- **PASSAGE PROVIDED**:
Castleton railway station serves Castleton in the Metropolitan Borough of Rochdale, Greater Manchester, England. It is 8¾ miles (14 km) north of Manchester Victoria on the Caldervale Line operated and managed by Northern.

History
The original station opened in 1839, at Blue Pits on the western side of the Rochdale-Manchester Road bridge. It was originally called Blue Pits for Heywood. The current station opened on 1 November 1875. The Liverpool and Bury Railway from Bolton (extended through from Bolton and beyond in 1848 to join the earlier M&L Heywood branch previously opened in 1841, which was worked by horses) used to join the main line at a triangular junction a short distance south of the station. This was at one time a busy passenger and freight route often used by trains avoiding the busy Manchester area, but was closed to passengers on 5 October 1970.

The station was also part of the Oldham Loop Line on which there were through services to Oldham via Rochdale. This route was closed in 2009 and has now been converted for light rail use by Manchester Metrolink.

Services
On Monday to Saturday daytimes, there is a half-hourly service in each direction. From 4 June 2018, apart from a handful of peak hour/later evening and Sunday services, the basic pattern is for trains to start at Rochdale then stop at all stations including Castleton to Manchester Victoria, and continue via Salford Central, Salford Crescent,  and  to Blackburn, with alternate trains continuing to .

On Sundays, the service pattern is hourly between Manchester Victoria - Castleton - Rochdale - Todmorden - Burnley - Accrington and Blackburn. Southbound trains continue beyond Victoria to  and  via Atherton.

Facilities
The station is not staffed, but a ticket machine is available. Shelters and passenger information screens are located on each platform and both have step-free access from the street (there are also staircases from Manchester Road bridge to both platforms).

Stored data

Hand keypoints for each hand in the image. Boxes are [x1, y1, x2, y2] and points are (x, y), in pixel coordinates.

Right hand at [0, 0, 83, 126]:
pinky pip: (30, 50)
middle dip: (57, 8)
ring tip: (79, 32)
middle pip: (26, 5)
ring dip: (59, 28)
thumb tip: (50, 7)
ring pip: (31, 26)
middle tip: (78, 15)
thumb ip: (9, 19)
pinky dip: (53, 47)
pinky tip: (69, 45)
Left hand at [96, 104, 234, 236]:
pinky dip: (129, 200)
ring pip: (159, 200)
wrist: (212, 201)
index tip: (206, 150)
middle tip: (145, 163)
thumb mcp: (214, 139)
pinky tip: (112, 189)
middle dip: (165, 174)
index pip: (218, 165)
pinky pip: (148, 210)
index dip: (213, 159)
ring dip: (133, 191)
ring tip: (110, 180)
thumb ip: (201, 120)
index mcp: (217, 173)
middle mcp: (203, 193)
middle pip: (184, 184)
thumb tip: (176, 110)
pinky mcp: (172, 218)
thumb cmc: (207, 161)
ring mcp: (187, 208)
--
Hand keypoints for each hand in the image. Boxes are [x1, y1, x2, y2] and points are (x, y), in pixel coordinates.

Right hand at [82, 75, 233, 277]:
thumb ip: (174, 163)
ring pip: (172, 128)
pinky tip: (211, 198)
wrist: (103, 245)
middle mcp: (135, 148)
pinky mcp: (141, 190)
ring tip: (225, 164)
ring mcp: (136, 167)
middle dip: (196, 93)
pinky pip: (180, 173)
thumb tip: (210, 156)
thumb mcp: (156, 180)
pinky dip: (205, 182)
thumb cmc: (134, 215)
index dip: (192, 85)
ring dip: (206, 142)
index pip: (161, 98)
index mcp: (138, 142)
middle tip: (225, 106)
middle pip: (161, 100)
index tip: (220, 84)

- **REQUIRED WORK**:
Answer these questions about the passage on Castleton railway station, marking your answers 1., 2. and 3., one per line:
1. What was the original station first called?
2. On what date did the current station open?
3. Although the station is not staffed, what ticketing facility is available?

- **EXERCISE SOLUTION**:
1. Blue Pits for Heywood
2. 1 November 1875
3. A ticket machine